==== Data records ====
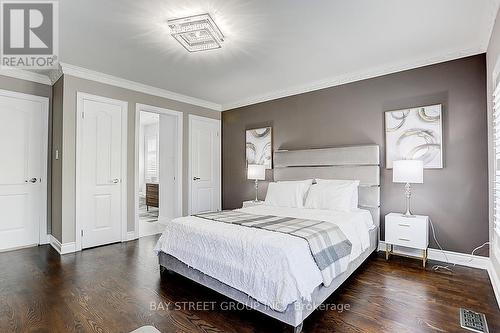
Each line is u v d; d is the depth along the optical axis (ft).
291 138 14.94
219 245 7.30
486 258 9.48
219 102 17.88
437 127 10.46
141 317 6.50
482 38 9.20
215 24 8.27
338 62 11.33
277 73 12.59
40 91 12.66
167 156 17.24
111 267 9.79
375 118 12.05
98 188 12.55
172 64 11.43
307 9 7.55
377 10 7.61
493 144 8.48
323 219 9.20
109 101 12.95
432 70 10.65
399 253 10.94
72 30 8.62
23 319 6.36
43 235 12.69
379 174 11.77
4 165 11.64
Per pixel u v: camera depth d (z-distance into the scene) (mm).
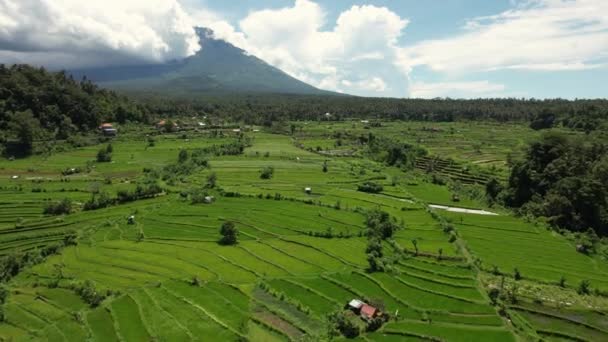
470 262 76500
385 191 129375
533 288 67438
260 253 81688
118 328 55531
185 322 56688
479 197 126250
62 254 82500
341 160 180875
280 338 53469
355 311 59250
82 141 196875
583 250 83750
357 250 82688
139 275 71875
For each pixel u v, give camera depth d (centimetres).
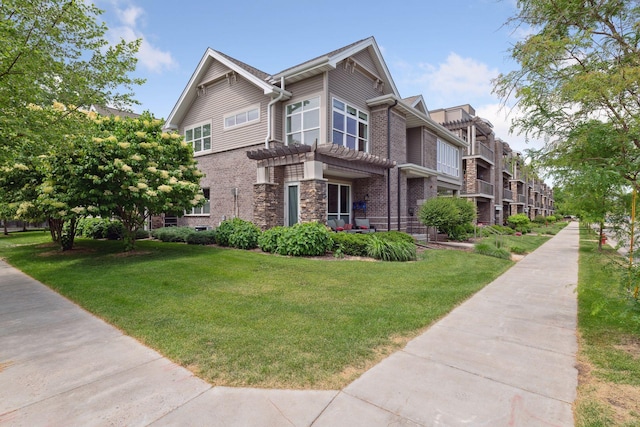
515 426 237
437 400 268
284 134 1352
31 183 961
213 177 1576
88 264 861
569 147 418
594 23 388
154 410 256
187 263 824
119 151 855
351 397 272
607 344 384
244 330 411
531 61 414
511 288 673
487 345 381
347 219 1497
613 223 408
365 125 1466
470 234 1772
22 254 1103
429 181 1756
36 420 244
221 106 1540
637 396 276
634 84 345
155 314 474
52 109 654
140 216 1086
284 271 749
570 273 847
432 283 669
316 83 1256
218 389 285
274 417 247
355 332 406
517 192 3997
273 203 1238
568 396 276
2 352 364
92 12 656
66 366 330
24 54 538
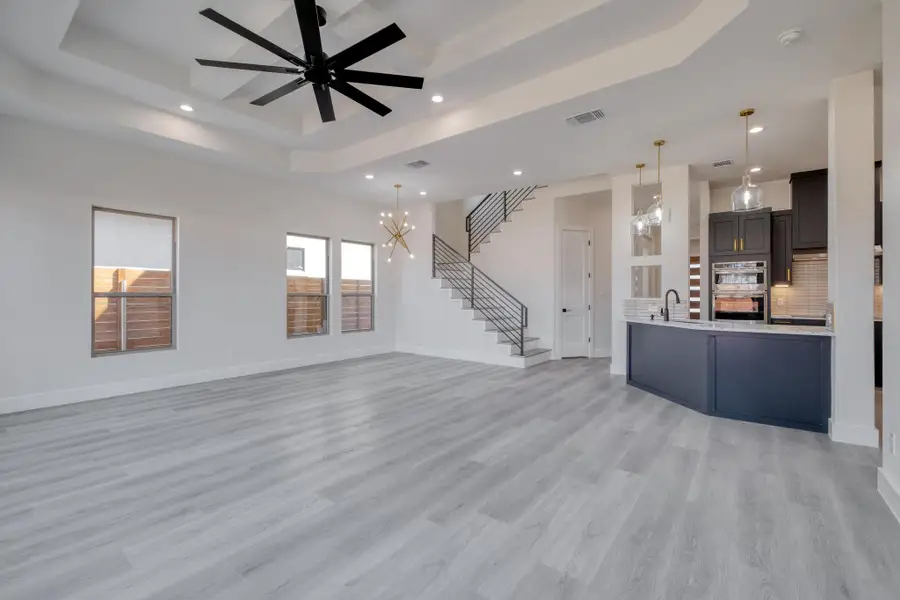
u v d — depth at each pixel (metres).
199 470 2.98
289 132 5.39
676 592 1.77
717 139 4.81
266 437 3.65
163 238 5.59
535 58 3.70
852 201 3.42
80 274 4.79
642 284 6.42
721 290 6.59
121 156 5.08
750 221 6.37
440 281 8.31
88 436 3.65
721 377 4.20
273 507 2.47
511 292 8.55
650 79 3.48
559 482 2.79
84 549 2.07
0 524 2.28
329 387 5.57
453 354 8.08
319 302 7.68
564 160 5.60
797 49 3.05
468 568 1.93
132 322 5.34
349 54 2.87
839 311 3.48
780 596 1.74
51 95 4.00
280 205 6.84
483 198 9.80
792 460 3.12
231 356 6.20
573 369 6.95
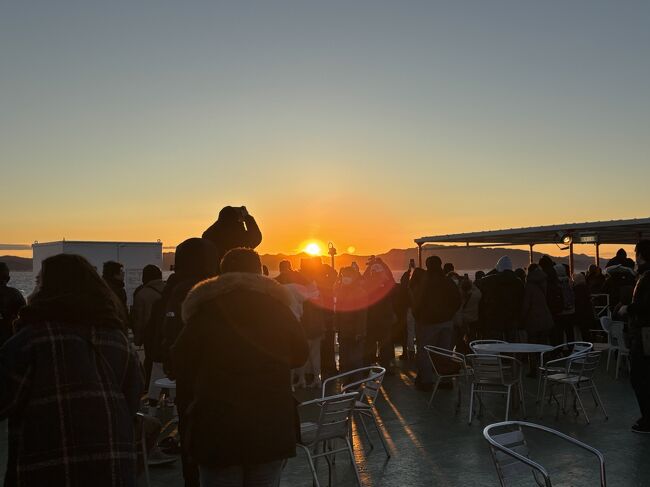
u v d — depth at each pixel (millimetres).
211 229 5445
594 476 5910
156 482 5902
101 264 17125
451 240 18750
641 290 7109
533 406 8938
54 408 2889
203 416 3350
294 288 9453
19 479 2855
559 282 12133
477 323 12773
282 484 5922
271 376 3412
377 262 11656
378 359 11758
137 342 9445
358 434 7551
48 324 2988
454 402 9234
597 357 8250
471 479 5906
====
==== Data records ====
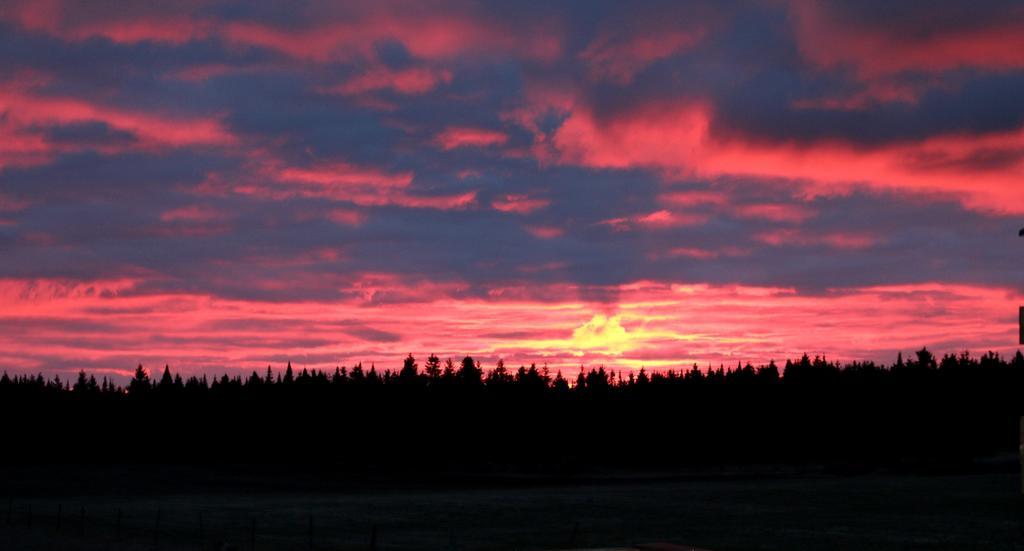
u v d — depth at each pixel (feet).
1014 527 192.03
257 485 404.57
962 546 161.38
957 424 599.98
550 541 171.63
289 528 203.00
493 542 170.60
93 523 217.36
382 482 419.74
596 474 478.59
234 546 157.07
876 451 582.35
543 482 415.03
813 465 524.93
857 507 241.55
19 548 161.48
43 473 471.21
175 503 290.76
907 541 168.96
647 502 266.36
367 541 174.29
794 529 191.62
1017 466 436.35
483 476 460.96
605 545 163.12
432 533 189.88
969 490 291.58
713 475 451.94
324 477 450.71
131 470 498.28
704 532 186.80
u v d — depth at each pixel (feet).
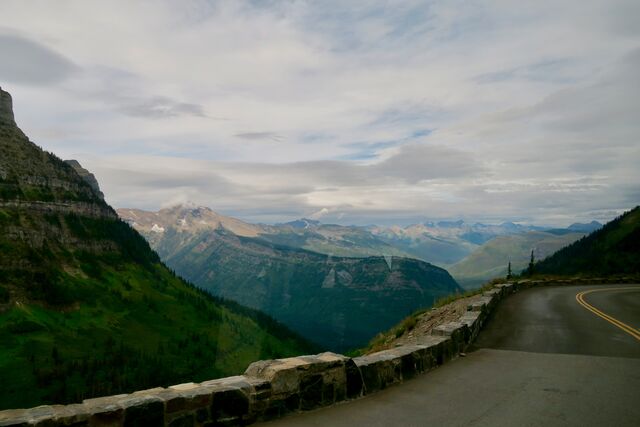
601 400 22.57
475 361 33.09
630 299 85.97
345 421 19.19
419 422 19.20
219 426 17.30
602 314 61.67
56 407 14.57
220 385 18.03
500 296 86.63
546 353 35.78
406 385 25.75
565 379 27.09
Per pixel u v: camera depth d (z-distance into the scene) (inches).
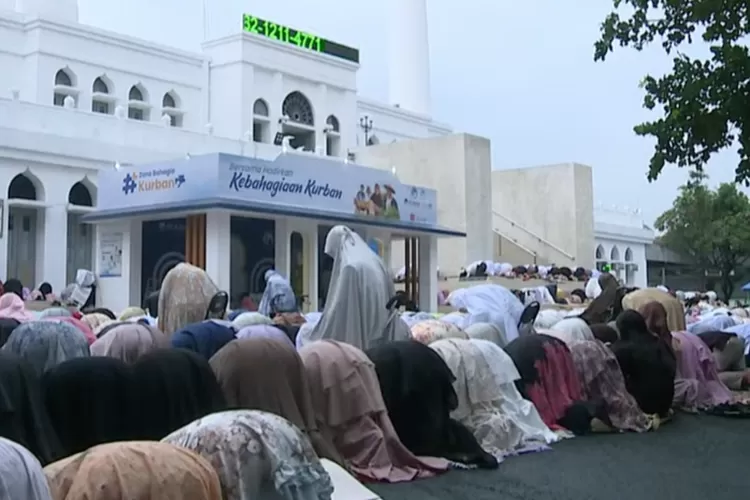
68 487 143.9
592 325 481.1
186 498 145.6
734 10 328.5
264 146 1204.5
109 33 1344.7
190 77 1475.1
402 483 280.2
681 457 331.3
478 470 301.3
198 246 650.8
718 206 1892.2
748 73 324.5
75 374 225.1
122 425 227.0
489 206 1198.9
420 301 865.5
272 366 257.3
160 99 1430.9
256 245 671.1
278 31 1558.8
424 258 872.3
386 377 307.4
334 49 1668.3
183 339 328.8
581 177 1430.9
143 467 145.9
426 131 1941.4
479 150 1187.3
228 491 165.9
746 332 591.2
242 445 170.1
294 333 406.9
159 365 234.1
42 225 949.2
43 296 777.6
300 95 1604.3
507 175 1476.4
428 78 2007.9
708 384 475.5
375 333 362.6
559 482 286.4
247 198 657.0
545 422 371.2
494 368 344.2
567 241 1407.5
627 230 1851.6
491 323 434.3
====
# What is expected
Go back to the listing above and write out the lines starting at the one with "569 147 418" and ending at the one with "676 592 1.77", inclusive, exactly and without pictures.

# Task result
569 147 418
594 23 388
154 410 256
187 263 824
119 151 855
351 397 272
607 344 384
244 330 411
531 61 414
511 288 673
487 345 381
347 219 1497
613 223 408
365 125 1466
470 234 1772
22 254 1103
429 181 1756
36 420 244
221 106 1540
637 396 276
634 84 345
155 314 474
52 109 654
140 216 1086
284 271 749
570 273 847
432 283 669
316 83 1256
218 389 285
274 417 247
355 332 406
517 192 3997
273 203 1238
568 396 276
2 352 364
92 12 656
66 366 330
24 54 538
u v d — depth at each pixel (metres).
199 470 2.98
289 132 5.39
676 592 1.77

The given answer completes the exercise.